Proactive SAR Review Uncovers $15 Million Securities Conversion Scheme

Four federal law enforcement agencies coordinated an investigation of a long-running fraud conspiracy that netted its participants more than $15 million in illicit proceeds. The ringleader, a retired financial executive, and a friend concocted a scheme to use nominee buyers to purchase greater quantities of initial public offering (IPOs) shares than are permitted under federal and state banking regulations. Specifically, the issuers of these IPOs were mutual financial institutions converting from depositor to public ownership. The lead federal investigator in the case credited a SAR identified by a SAR Review Team and filed by one of these institutions with precipitating the investigation.

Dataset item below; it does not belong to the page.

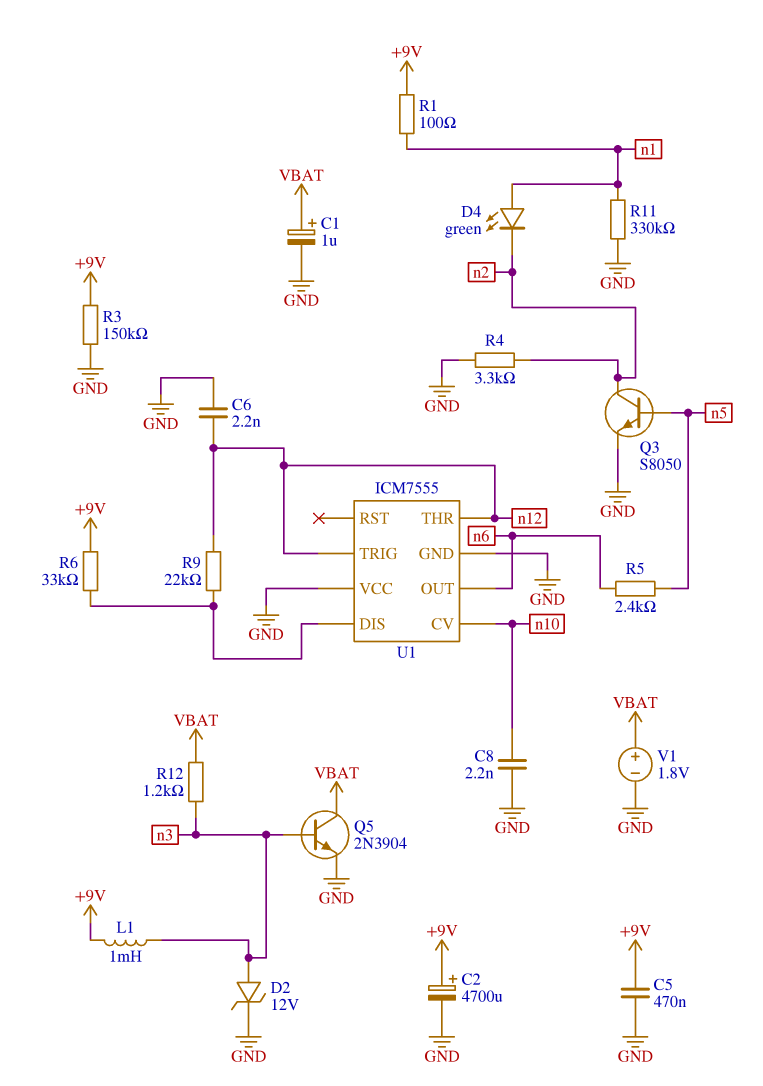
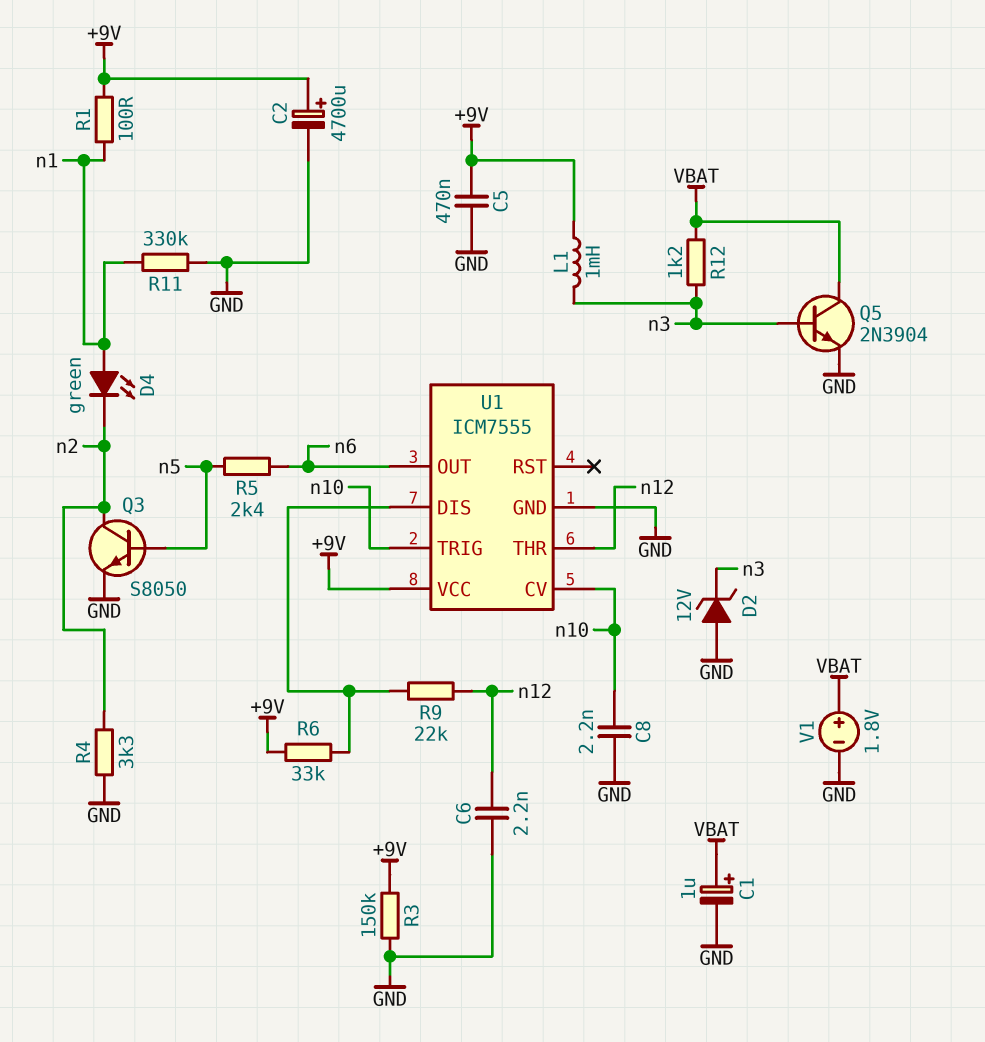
D2: zener 12V (A n3, K GND) -> zener 12V (A GND, K n3)
U1 pin TRIG: n12 -> n10
U1 pin VCC: GND -> +9V

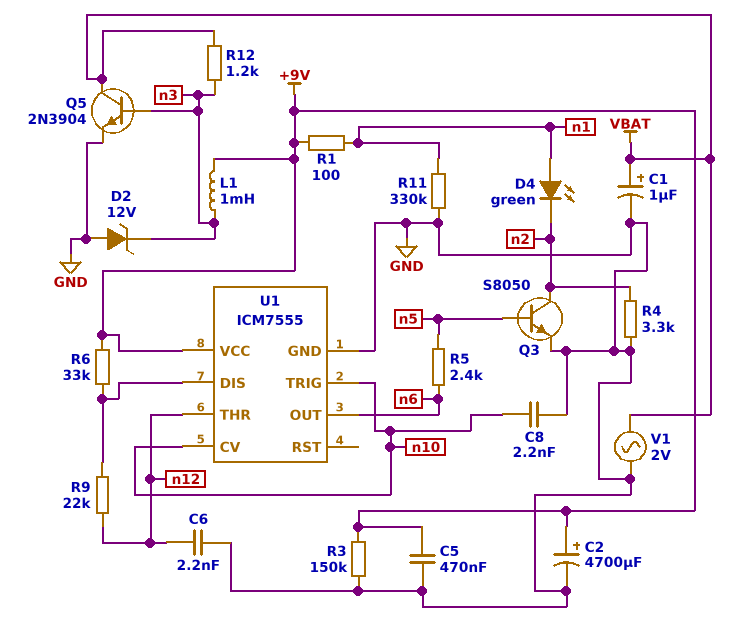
V1: 1.8V (plus VBAT, minus GND) -> AC 2V (GND, VBAT)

The lead defendant admitted that he implemented a scheme to open accounts at mutual financial institutions across the country with the knowledge that some of these institutions would eventually make IPOs. Several dozen institutions did so during the more than 11 years that the conspiracy continued. Federal and state banking regulations require that when a mutual bank makes an IPO it must apportion shares offered first to depositors, restrict the maximum number of shares offered to each depositor, and prevent depositors from transferring their shares to other depositors. In many instances, mutual financial institutions also require that depositors be residents of the state in which the institution is located.

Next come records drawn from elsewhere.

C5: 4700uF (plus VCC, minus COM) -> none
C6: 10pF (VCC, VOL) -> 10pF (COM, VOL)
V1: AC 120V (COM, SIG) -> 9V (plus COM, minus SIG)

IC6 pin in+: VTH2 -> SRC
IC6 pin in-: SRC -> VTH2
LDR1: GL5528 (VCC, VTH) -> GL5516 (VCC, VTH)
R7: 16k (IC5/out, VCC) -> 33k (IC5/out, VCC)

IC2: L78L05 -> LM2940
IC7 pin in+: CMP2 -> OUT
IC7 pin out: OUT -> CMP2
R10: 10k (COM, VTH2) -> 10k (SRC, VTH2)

The lead defendant circumvented IPO-related regulations by employing relatives, close friends, and apparently even bank employees, to open accounts at mutual banks. The co-conspirators got around the residency requirements by paying others to add them to a residential utility account, thus allowing them to establish state residency and fraudulently acquire valid state identification. In the event of an IPO, the aforementioned relatives and close friends acted as nominee buyers of the maximum allowed number of shares. The lead defendant provided the money to make the purchases. The buyer would then transfer this stock to one of the defendants’ investment accounts. The defendants would generally sell this stock in the secondary market shortly after the IPO effective date, thus generally reaping large profits on an oversubscribed offering provided to depositors at a below-market price in the IPO. The most lucrative IPO netted the lead defendant more than $1 million profit. Since each of the IPOs in which the lead defendant and his nominee buyers bought stock was oversubscribed, this activity limited the ability of legitimate depositors to secure the maximum number of shares potentially available to them in the IPO, thus depriving them of greater potential profits.

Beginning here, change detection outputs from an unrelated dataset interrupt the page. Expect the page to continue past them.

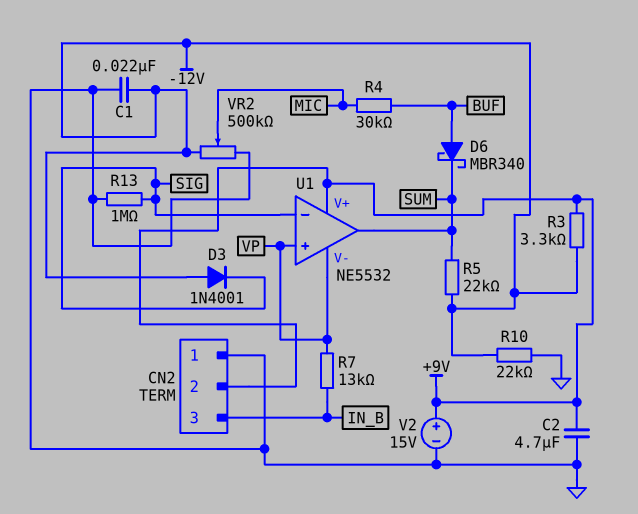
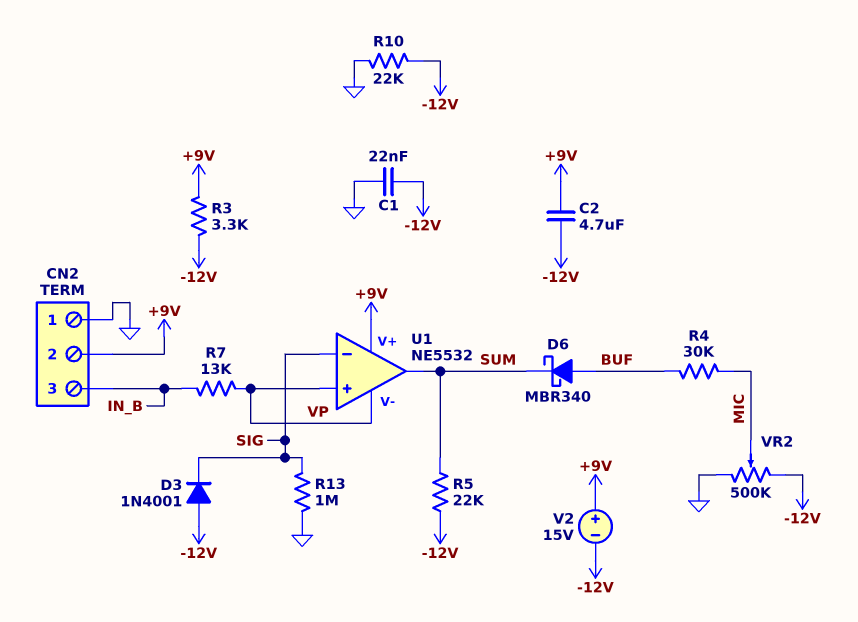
C2: 4.7uF (+9V, GND) -> 4.7uF (+9V, -12V)
V2: 15V (plus +9V, minus GND) -> 15V (plus +9V, minus -12V)

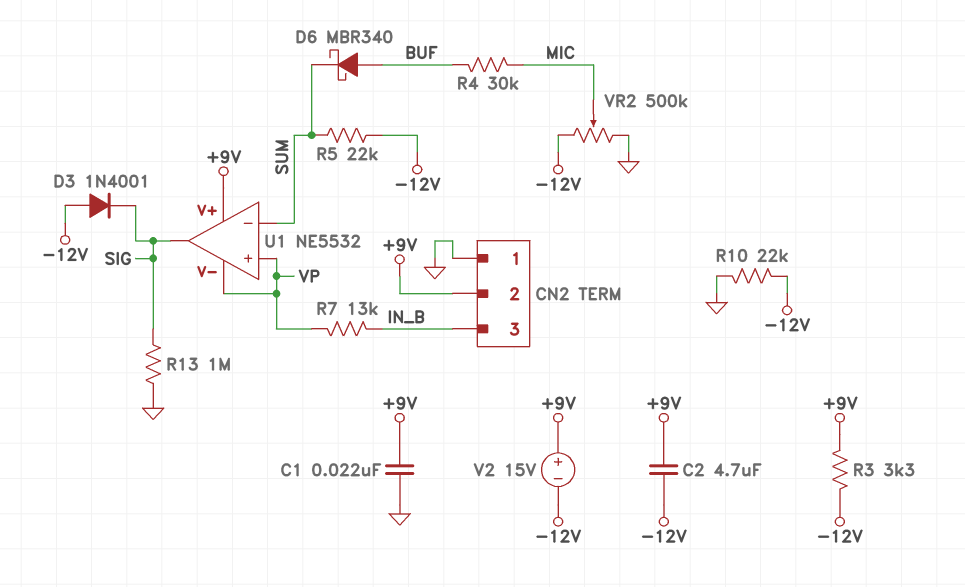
C1: 22nF (-12V, GND) -> 22nF (+9V, GND)
U1 pin in-: SIG -> SUM
U1 pin out: SUM -> SIG

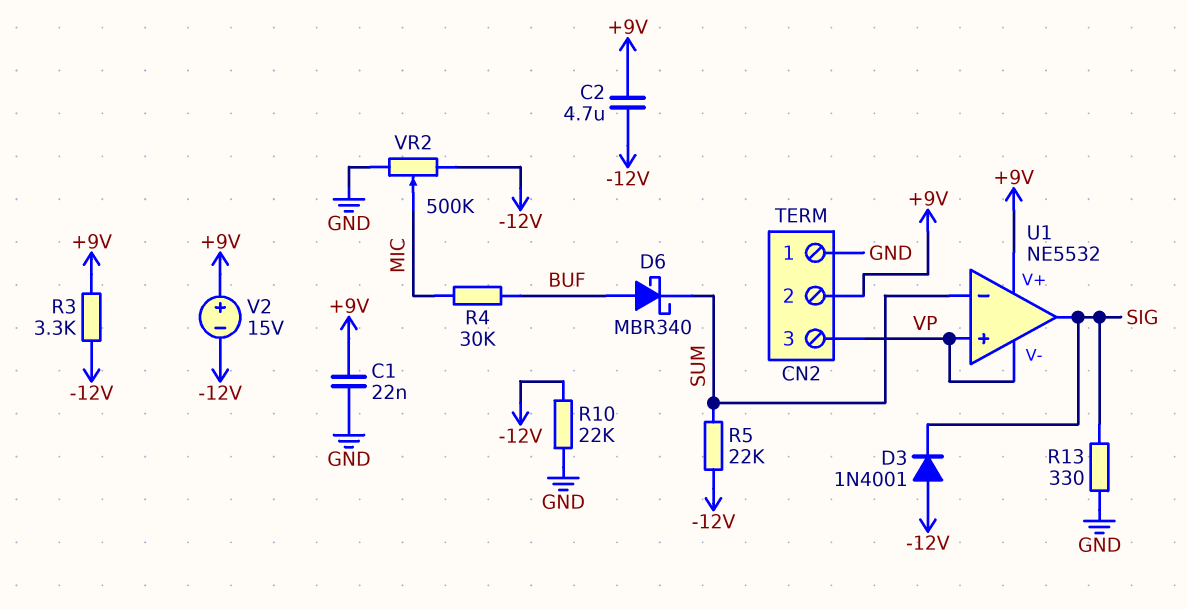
CN2 pin 3: IN_B -> VP
R7: 13k (IN_B, VP) -> none
R13: 1M (GND, SIG) -> 330 (GND, SIG)

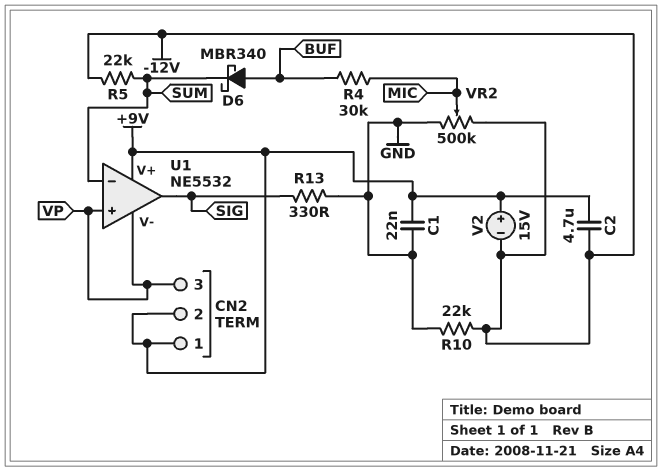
CN2 pin 1: GND -> +9V
D3: diode 1N4001 (A -12V, K SIG) -> none
R3: 3.3k (+9V, -12V) -> none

A SAR review team identified the depository institution filing that sparked the investigation. Bank employees became suspicious when they noted wire transfers into one of the defendant’s accounts and offsetting wire transfers and checks written out of his accounts aggregating to millions of dollars which the defendant could not adequately explain. The defendant also wrote millions of dollars worth of checks to open accounts at or to purchase IPO stock in mutual financial institutions. The bank filed the SAR because it believed that the defendants might be involved in a conspiracy to exceed the limits on the number of shares a depositor of a mutual financial institution can purchase in an IPO.

One defendant received a prison sentence of several years after pleading guilty to a single count of conspiracy to commit securities fraud. As part of his plea agreement, the defendant was also required to return more than $10 million of the funds illicitly derived from the scheme. Other defendants in the case received shorter sentences and were required to repay significant amounts of illicitly derived proceeds.